İncelenen metin:
+-------+
Bütün gün sabırla bekledim;
Kurucu Cumhurbaşkanı Rauf Denktaş’ın anıt mezarı konusunda hükümet bir açıklama yapacak mı diye!
Tahmin ettiğiniz gibi boşuna beklemişim!
Bu ülkede hükümet var ama yok!
Ya da başka bir gezegende yaşıyor sanki!
Anıt mezarın bir türlü yapım aşamasına gelmemesi hadi bizim basında yayınlandı, gıkları çıkmadı ama Türkiye basınına düşünce doğrusu bu kadar duyarsız olacaklarını beklemiyordum, en azından ben kendi şahsım adına…
Kıbrıs Türkünü Anadolu insanı karşısında bir kez daha küçük düşürdüler ya Allah bunları bildiği gibi yapsın…

Düşünün bir kere, konuya Türkiye’den bir politikacı sahip çıkıyor ve ‘ ben yaparım’ diyor ama, bunlar ‘sen kimsin ağam biz varız burada’ diyemiyorlar!
Utanılacak bir durumdur bu!
Yüz kızartıcıdır, Kıbrıs Türkünü aşağılayan, beceriksiz ve basiretsizliğin daniskasıdır!
Seversiniz ya da sevmezsiniz ülkeye mal olmuş çok değerli bir ismin anıt mezarını bile yapamayacak kadar acizseniz o koltuklarda daha niye oturursunuz ki?
Konuşun be insanlar;
Paramız yok yapamayız deyin…
En kısa zamanda para bulunacak inşaat başlayacak deyin…
Gerekirse, kampanya başlatın, zamların altında da ezilse bu halk sembol olmuş Denktaş’ın anıt mezarı için hiç kuşkusuz elini cebine atacaktır.
Bundan hiç kuşkunuz olmasın…

Olayın başka bir boyutu da var tabi ki;
UBP hükümeti döneminde Denktaş’ın anıt mezarı için 600 bin TL ayrılmasına karar verilmiş.
Verilmiş ama UBP’nin hükümette ömrü yetmeyince unutulmuş gitmiş.
Yani bütçeye konulmamış!
Düşünün bir kere geçicilere yapılan ödemeyi 5 trilyondan 9 trilyona çıkaran CTP-DP hükümeti, 600 bin TL’yi bütçeye koymayı akıl erdiremiyor.
İyi de Serdar Denktaş ne yapar Allah için?
Onu da bir nebze anlayabilir, anıt mezarı yapılacak kişi babası olduğu için mahcubiyet duygusu içinde olabilir ve bu sıkıntıyı yeteri kadar dile getiremeyebilir ama burada Denktaş’tan daha çok Kıbrıs Türkünün onuru zedelenirken, bu kadar sessizlik niye?
+-------+
Yapılacak görev: Denktaş'ın anıt mezarını konu alan yazıya göre UBP hükümeti döneminde anıt mezar için ne kadar para ayrılması kararlaştırılmış? Satırların bu işte hiçbir rolü yoktur.
+-------+
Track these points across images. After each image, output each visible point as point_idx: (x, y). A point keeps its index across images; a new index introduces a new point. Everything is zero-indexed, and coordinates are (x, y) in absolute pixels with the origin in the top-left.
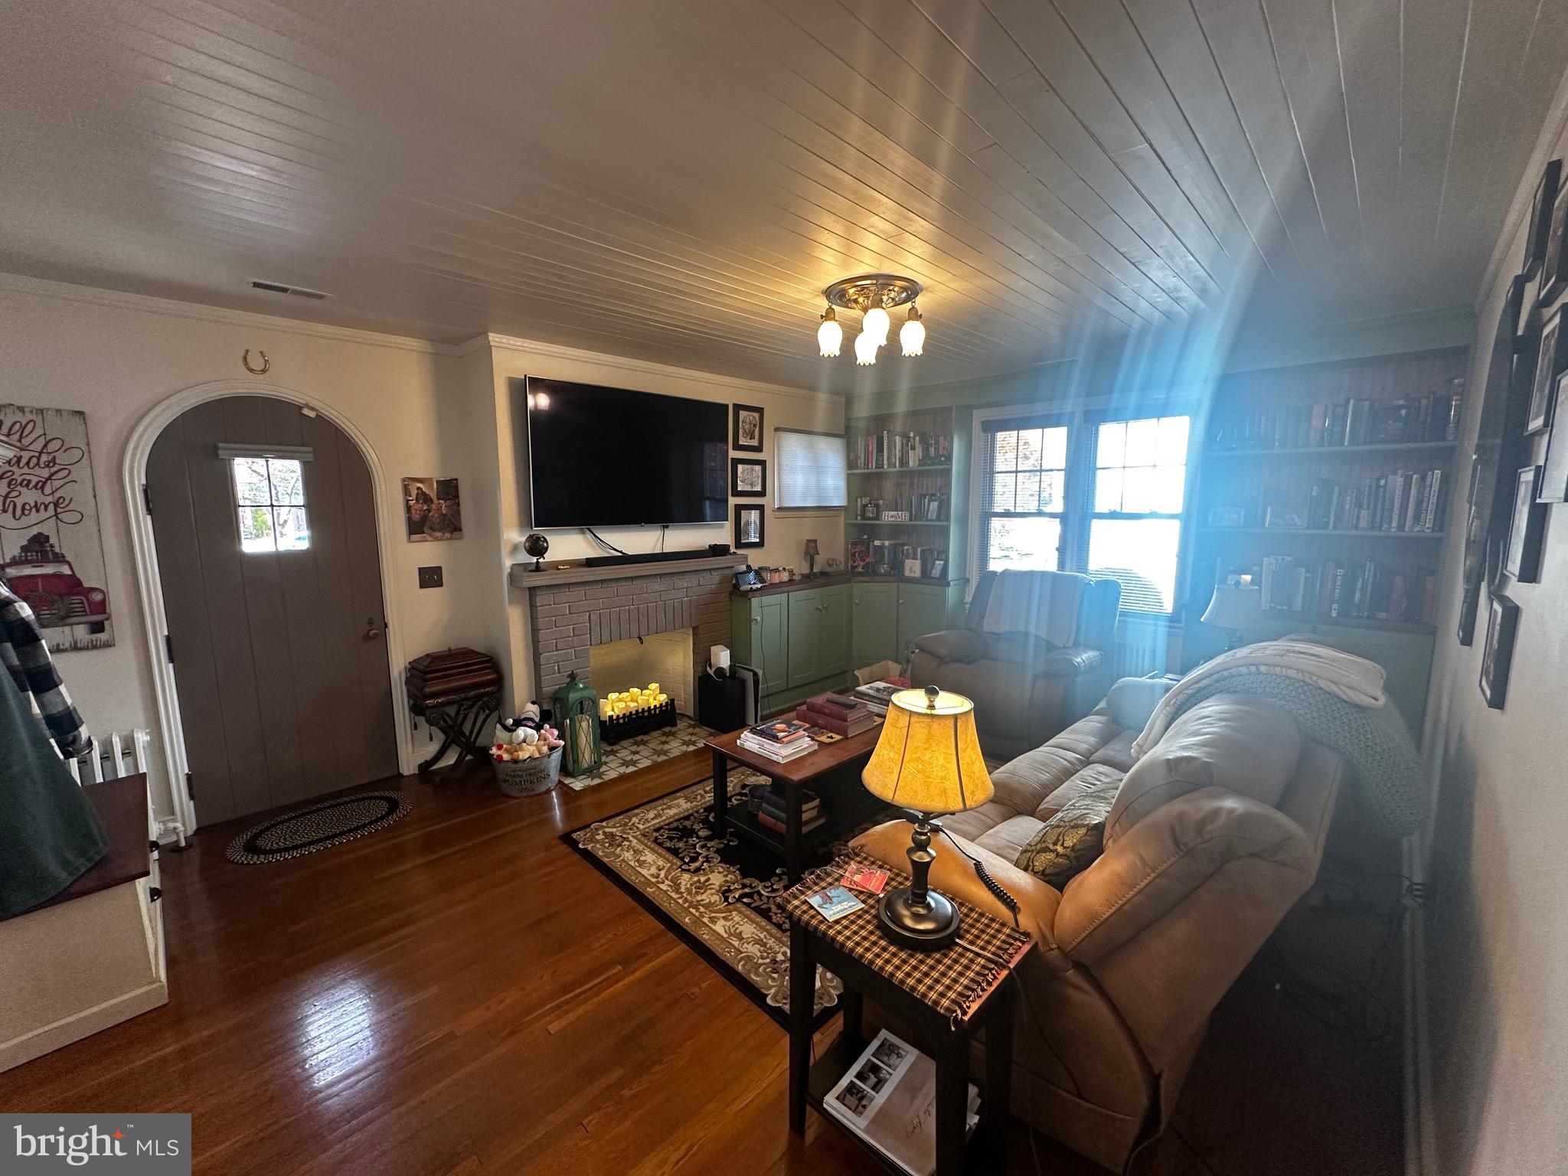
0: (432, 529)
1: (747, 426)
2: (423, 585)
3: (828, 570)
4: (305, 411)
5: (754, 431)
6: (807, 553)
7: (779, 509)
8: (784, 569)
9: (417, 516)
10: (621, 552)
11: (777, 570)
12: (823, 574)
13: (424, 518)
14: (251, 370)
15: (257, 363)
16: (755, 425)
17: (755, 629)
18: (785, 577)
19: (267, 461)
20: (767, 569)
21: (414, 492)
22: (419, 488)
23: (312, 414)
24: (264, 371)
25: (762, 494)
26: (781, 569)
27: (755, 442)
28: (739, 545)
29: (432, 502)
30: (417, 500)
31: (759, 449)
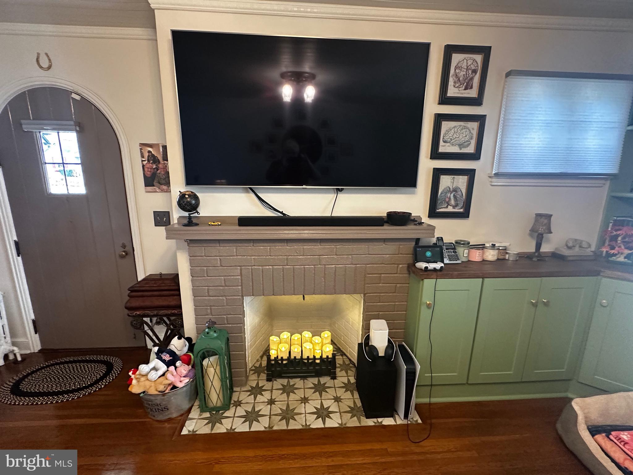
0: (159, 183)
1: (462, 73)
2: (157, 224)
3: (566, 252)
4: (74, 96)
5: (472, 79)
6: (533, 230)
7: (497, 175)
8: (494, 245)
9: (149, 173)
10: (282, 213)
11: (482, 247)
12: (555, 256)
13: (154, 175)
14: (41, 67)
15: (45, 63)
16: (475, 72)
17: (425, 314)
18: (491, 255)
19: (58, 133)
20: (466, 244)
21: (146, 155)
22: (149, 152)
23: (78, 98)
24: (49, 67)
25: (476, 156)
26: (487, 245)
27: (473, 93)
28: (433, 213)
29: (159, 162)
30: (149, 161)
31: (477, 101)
+-------+
Görev sonucu: 600 bin TL.